Onboarding

Getting Started

Everything you need to get set up and shipping in your first week.

Day 1: Get Set Up

Accounts and Access

When you join, you'll get access to:

  • GitHub — Added to the fastrepl org. This is where all code, issues, projects, and content live.
  • Slack — Our lightweight coordination tool. Introduce yourself, ask questions, don't be shy.
  • Infisical — Ask a team member for an invite. We use Infisical to manage environment variables and secrets for development.
  • Hyprnote admin — Sign in at https://hyprnote.com/admin with your authorized email for content management.

Dev Environment

We recommend Cursor if you don't have a specific IDE preference. Other tools we use: Zed, GitButler, Claude Code.

Cursor Visual Editor walkthrough

Developer Documentation

We have dedicated developer documentation covering setup, environment variables, running the app, login/auth, and more. Read through it early — it answers most setup questions.

Day 1 Checklist

  • GitHub org access confirmed
  • Slack joined, introduced yourself
  • Infisical access confirmed
  • Read the developer documentation
  • Dev environment set up (IDE installed, repo cloned, builds locally)
  • Read this handbook — seriously, all of it
  • Downloaded a staging build and opened Hyprnote

Days 2-3: Get Familiar

  • Use Hyprnote in your own meetings
  • Browse GitHub Projects to understand current priorities
  • Read through recent PRs to understand what's being worked on
  • Make a test PR (fix a typo, improve a doc, anything)

Week 1: Ship Something

This is the most important part. Ship something real in your first week.

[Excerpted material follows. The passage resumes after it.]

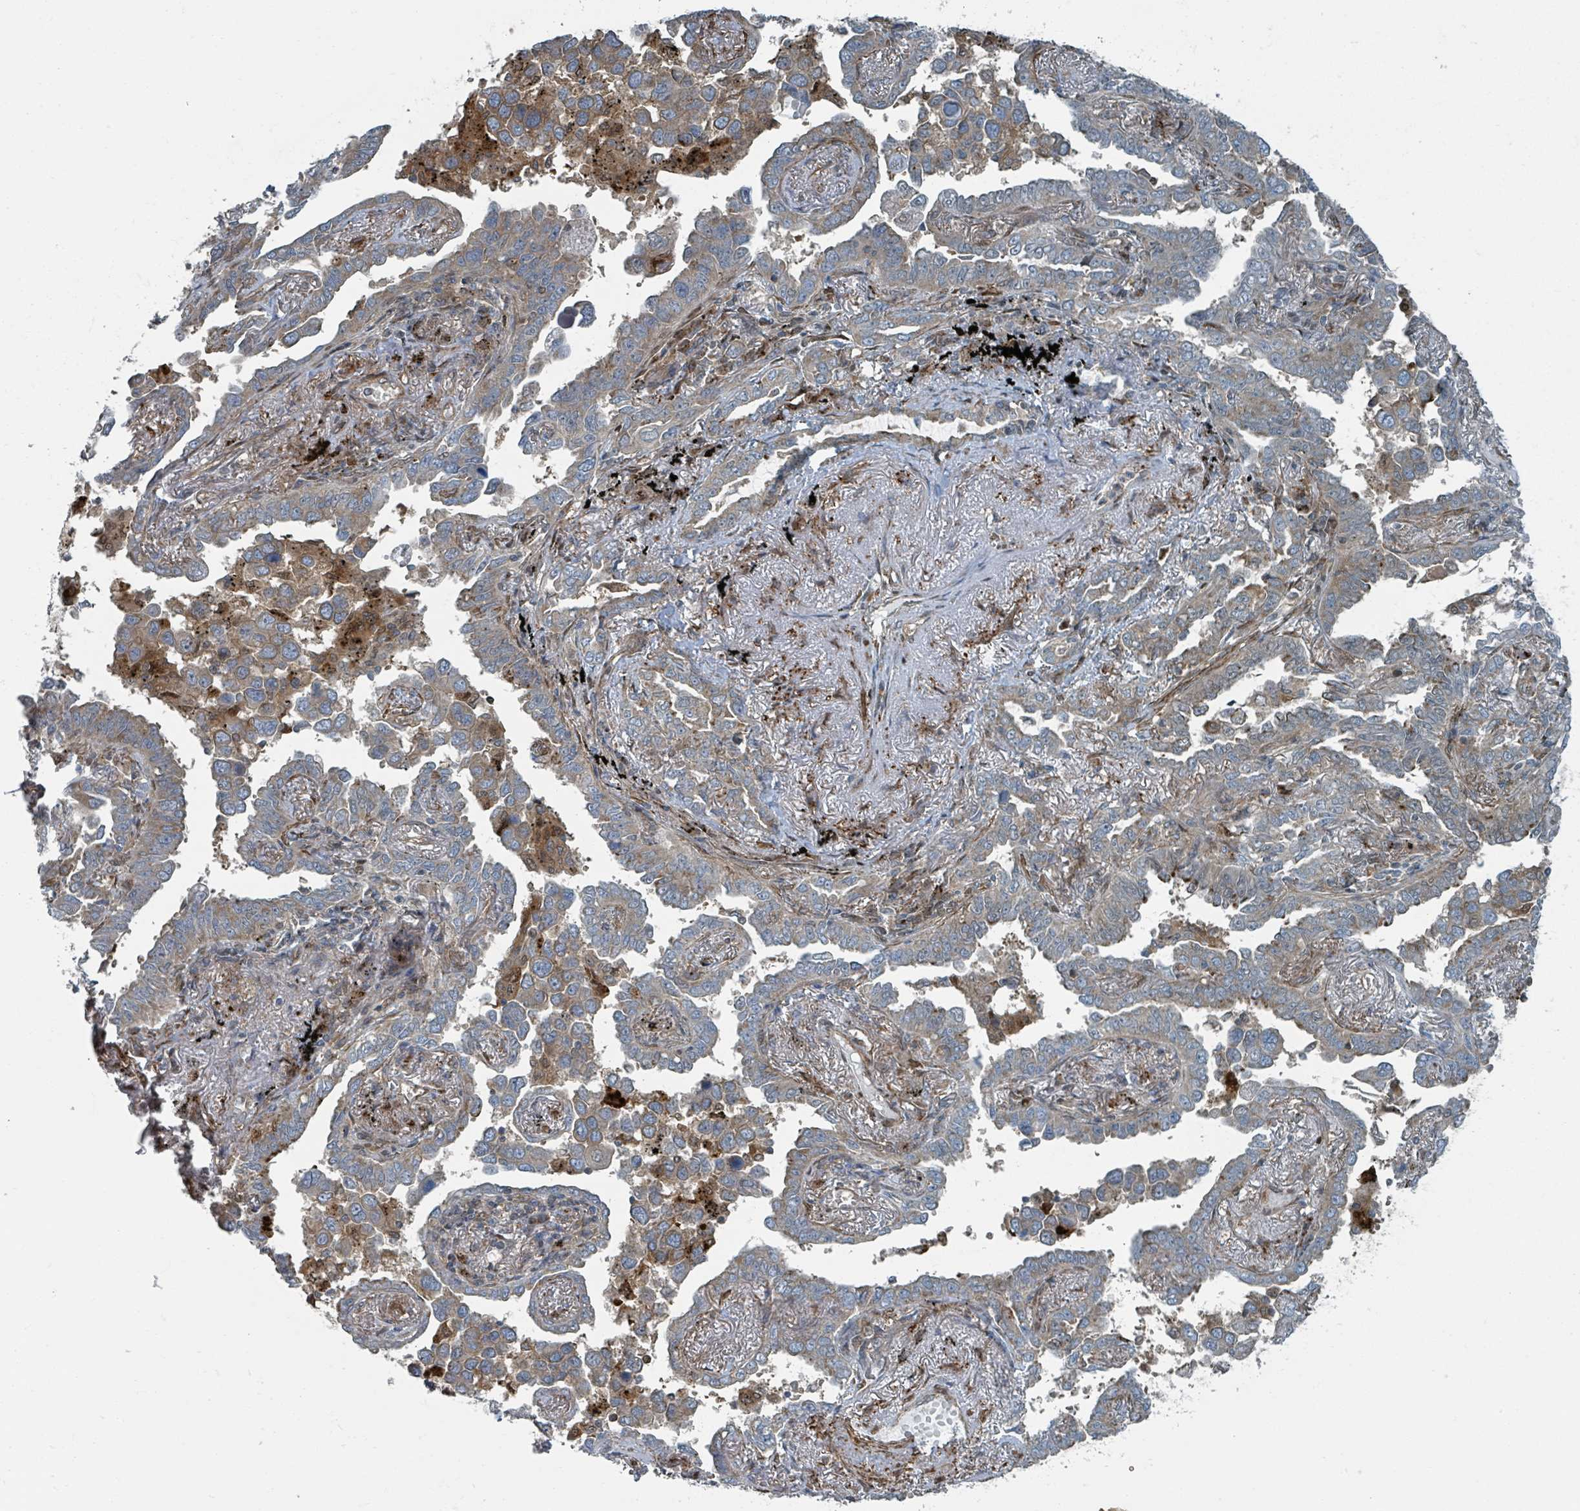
{"staining": {"intensity": "weak", "quantity": "25%-75%", "location": "cytoplasmic/membranous"}, "tissue": "lung cancer", "cell_type": "Tumor cells", "image_type": "cancer", "snomed": [{"axis": "morphology", "description": "Adenocarcinoma, NOS"}, {"axis": "topography", "description": "Lung"}], "caption": "The photomicrograph displays immunohistochemical staining of lung cancer (adenocarcinoma). There is weak cytoplasmic/membranous positivity is identified in about 25%-75% of tumor cells.", "gene": "RHPN2", "patient": {"sex": "male", "age": 67}}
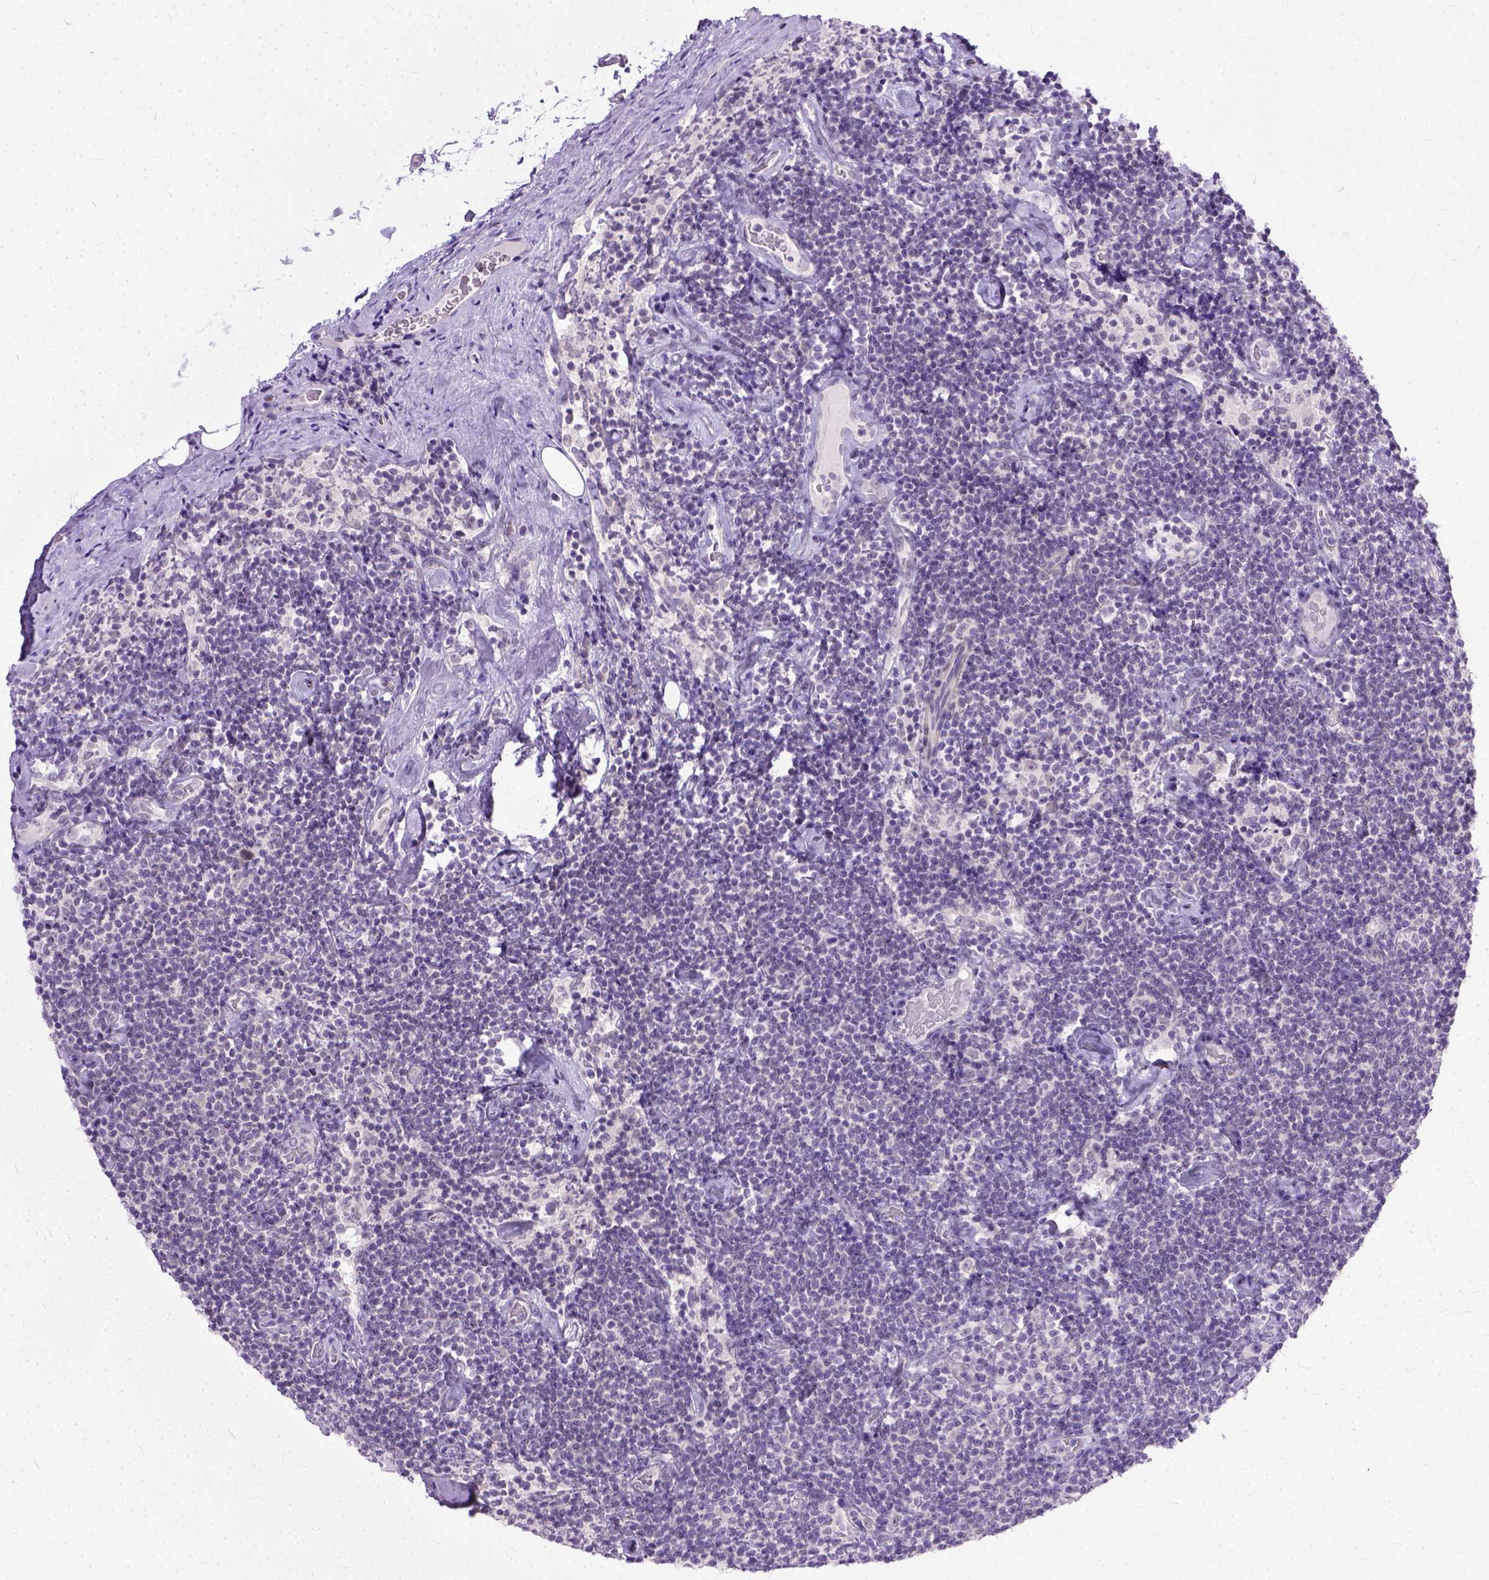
{"staining": {"intensity": "negative", "quantity": "none", "location": "none"}, "tissue": "lymphoma", "cell_type": "Tumor cells", "image_type": "cancer", "snomed": [{"axis": "morphology", "description": "Malignant lymphoma, non-Hodgkin's type, Low grade"}, {"axis": "topography", "description": "Lymph node"}], "caption": "Immunohistochemistry histopathology image of neoplastic tissue: lymphoma stained with DAB (3,3'-diaminobenzidine) exhibits no significant protein positivity in tumor cells.", "gene": "TCEAL7", "patient": {"sex": "male", "age": 81}}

A bug fix, a small feature, a piece of content, a design improvement — it doesn't matter what, as long as it's real and merged.

  • Pick a task from GitHub Projects or find something that bugs you
  • Ship it via PR
  • Get it reviewed and merged

Shipping fast builds momentum and helps you understand the codebase, the review process, and the team. Don't wait until you feel "ready" — you learn by doing.

Week 2: Own Something

  • Take ownership of a task from the current sprint
  • Attend (or listen to recording of) the next planning sync
  • Start forming opinions about what should be better

Questions?

Ask in Slack. There are no dumb questions, especially in your first two weeks. If the answer isn't documented, that's a bug — fix it by adding it to the handbook via PR.